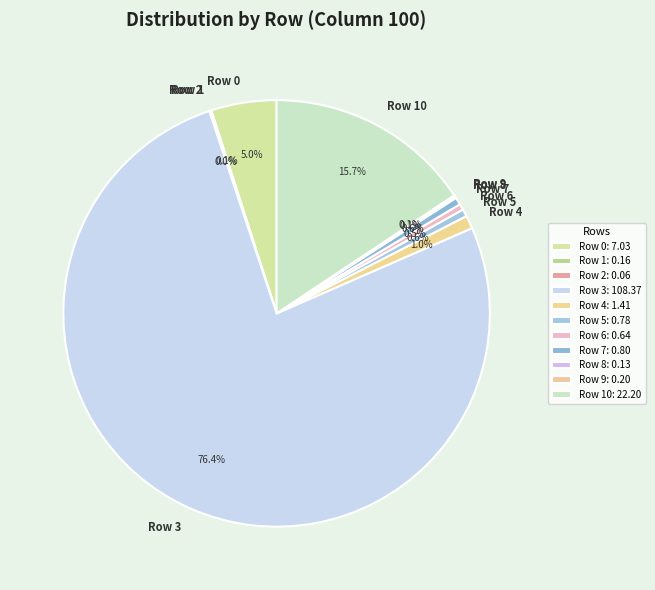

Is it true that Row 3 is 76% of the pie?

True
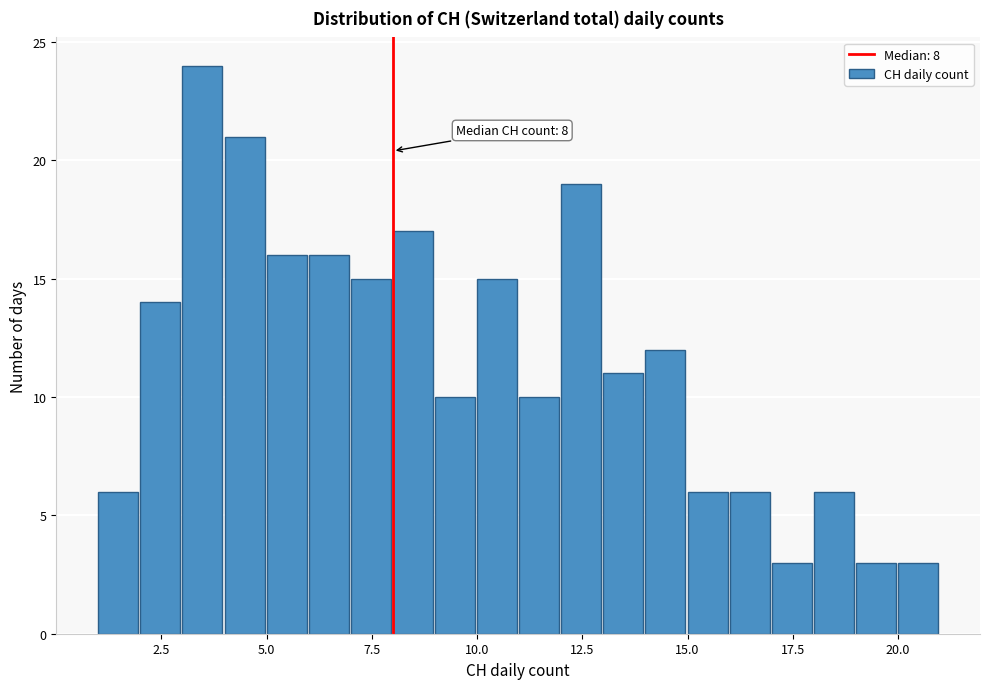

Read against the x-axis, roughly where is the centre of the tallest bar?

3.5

→ **Goal of the exercise**:
Output all of the data above verbatim, line for line, and leave out the pictures.

→ **Task response**:
Is it true that Row 3 is 76% of the pie?

True

Read against the x-axis, roughly where is the centre of the tallest bar?

3.5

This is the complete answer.